Since 2005, Jewish communities around the world have devoted one day in the spring to the Jewish values of loving kindness and charitable giving. On Sunday, April 7, the Moorestown Jewish Association, in partnership with Temple Sinai in Cinnaminson, participated in J-Serve, an international day of Jewish youth service.
Local teenagers tackled a variety of projects intended to benefit local organizations, including filling snack bags for children at Ronald McDonald House in Philadelphia, making American flag pins for local veterans and collecting toys for the Friends of the Burlington County Animal Shelter.
Cary Shaw, advisor to the MJA’s teen group, said this is the second year MJA held a J-Serve event. Last year, the Moorestown Community House hosted, but with the space unavailable on Sunday morning, they reached out to Temple Sinai to see if it might want to partner with them.
Stacey Blacker, president at Temple Sinai, said their bar and bat mitzvah class students are required to participate in community service, but after the students graduate, there aren’t as many opportunities for students to see one another. She said J-Serve offered a chance for their 16- and 17-year-old members to get together and do some good.

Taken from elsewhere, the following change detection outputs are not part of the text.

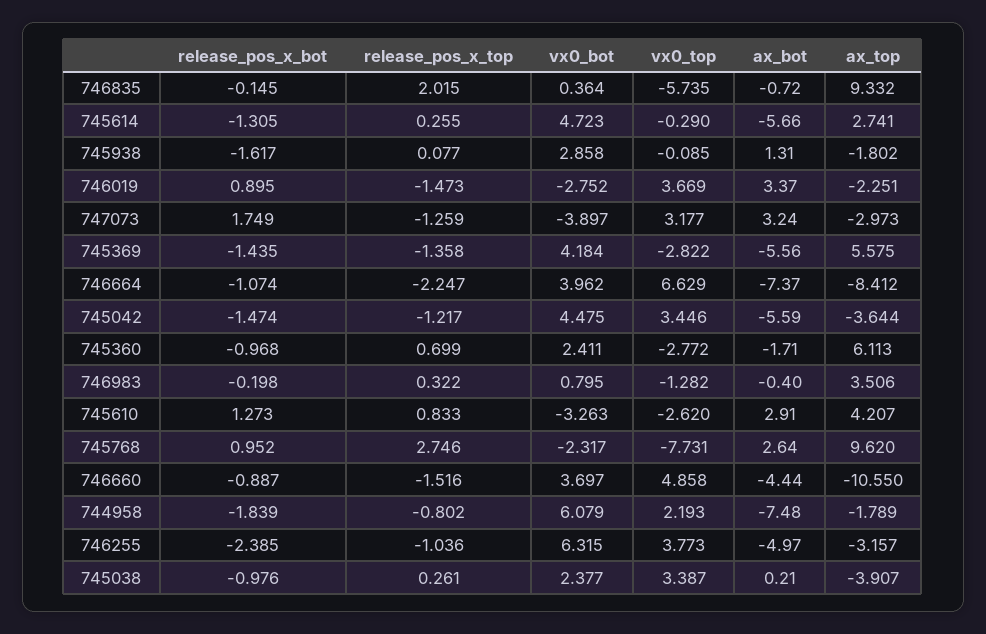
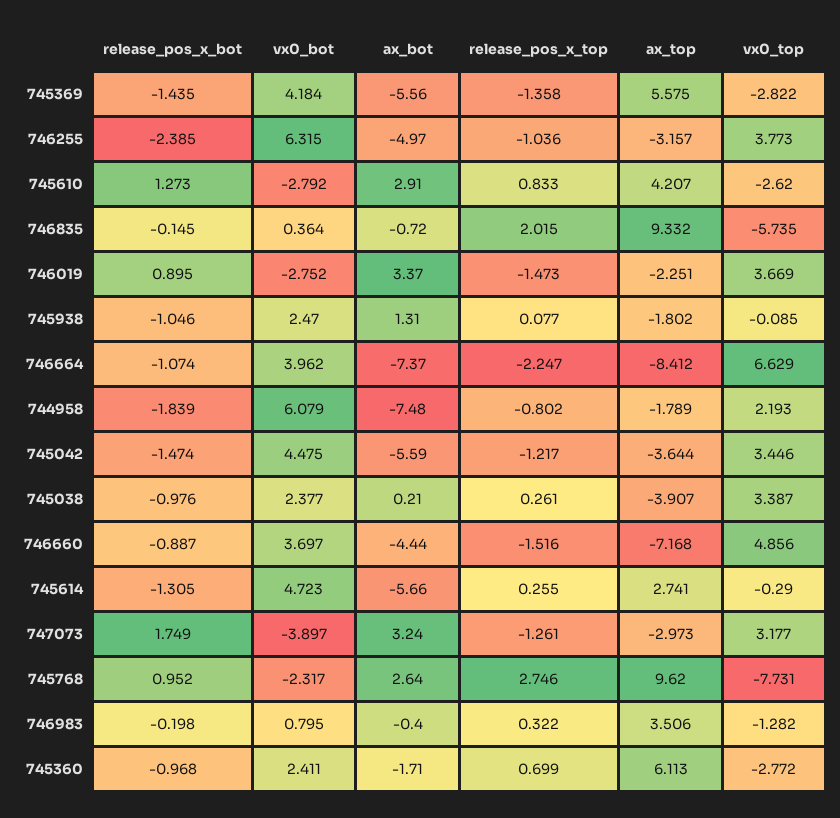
release_pos_x_bot, 745938: -1.617 -> -1.046
vx0_bot, 745938: 2.858 -> 2.47
release_pos_x_top, 747073: -1.259 -> -1.261
vx0_bot, 745610: -3.263 -> -2.792
vx0_top, 746660: 4.858 -> 4.856
ax_top, 746660: -10.55 -> -7.168

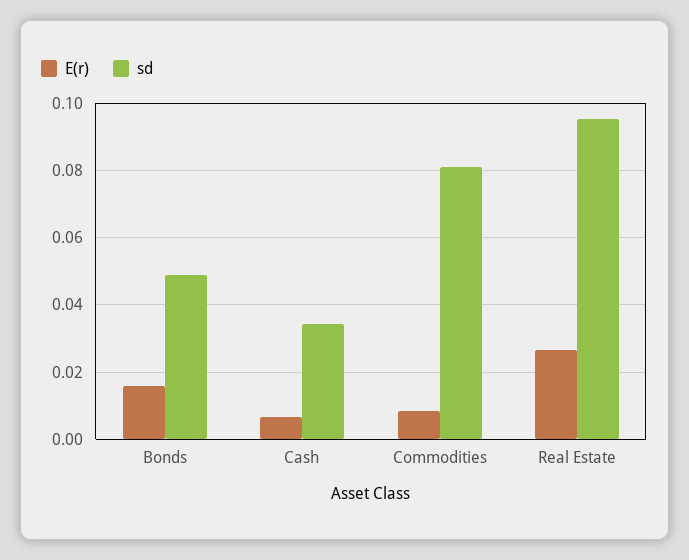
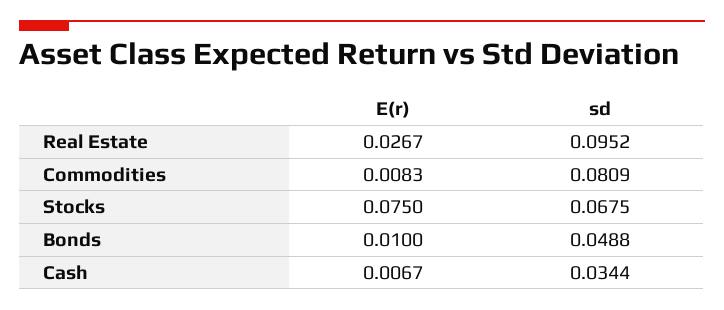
E(r), Bonds: 0.016 -> 0.01
E(r), Stocks: none -> 0.075
sd, Stocks: none -> 0.0675

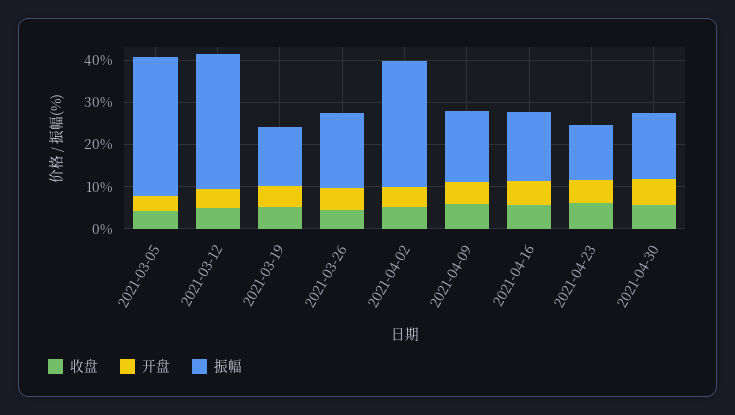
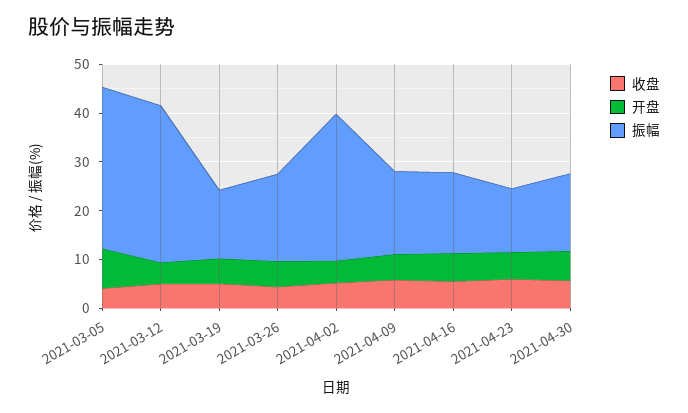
开盘, 2021-03-05: 4 -> 8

Sixteen-year-old Robyn Shaw said in an area like Moorestown where the Jewish population isn’t as prominent, opportunities to get together with her fellow Jewish teenagers are particularly special.

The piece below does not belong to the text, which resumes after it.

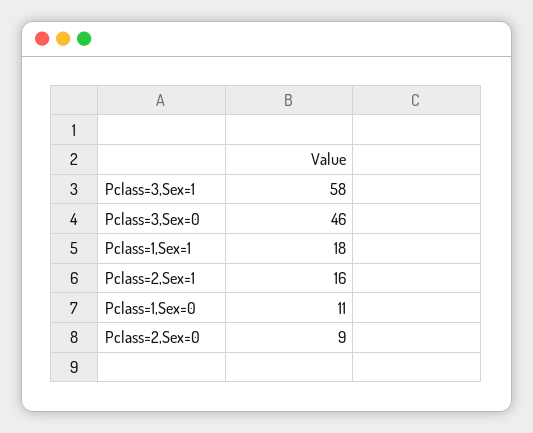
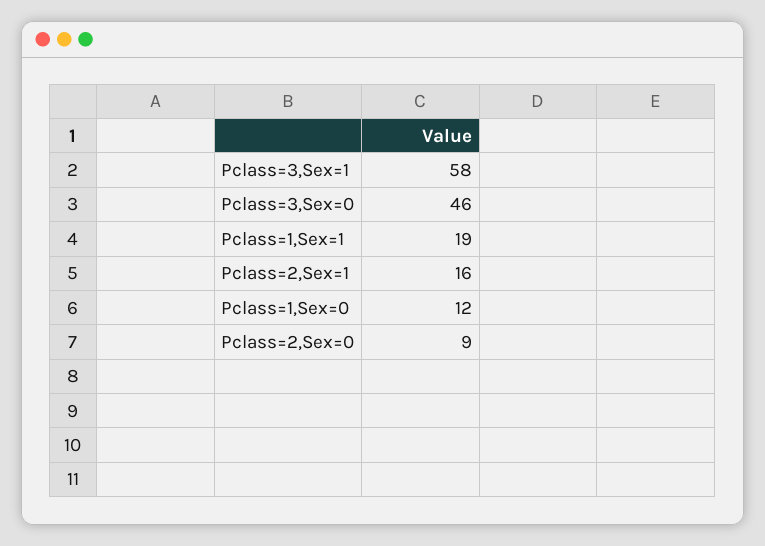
Pclass=1,Sex=1: 18 -> 19
Pclass=1,Sex=0: 11 -> 12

“There’s not a lot of Jewish people around here, so it’s kind of nice to once in a while get together and help and benefit other people as one,” Robyn said.
Robyn said she and her mother began organizing the event a few months ago. They wanted to target a wide array of organizations, so they thought about the different areas in which they could help. They decided they wanted to help veterans, animals, the sick, the homeless and victims of domestic abuse, so they thought about ways in which they could lend a hand.
Shaw said their donations were extremely well-received last year. She said they received thank you notes and overwhelmingly positive feedback after they made their deliveries.
J-Serve distributes grants to participating organizations to help subsidize the cost of supplies. Shaw said there’s a fair bit of budgeting and organizing that goes into the weeks leading up to the event to ensure things run smoothly.
Shaw said she hopes the takeaway for the teens, who span sixth through 12th grade, is that even the smallest acts of service can have a big impact. She told the teenagers in attendance that one toy could make a shelter dog’s entire day or a senior citizen who may not hear from their family much could feel a personal connection when they receive a handmade bracelet.
“I think it’s really important for kids these days to start giving back and understanding that you need to give back,” Shaw said.
Becky Synder, 16, said the scale of the day’s event is especially humbling. She said there are hundreds of thousands of Jewish teens all working to make the world better.
“I think that’s really meaningful,” Sydner said.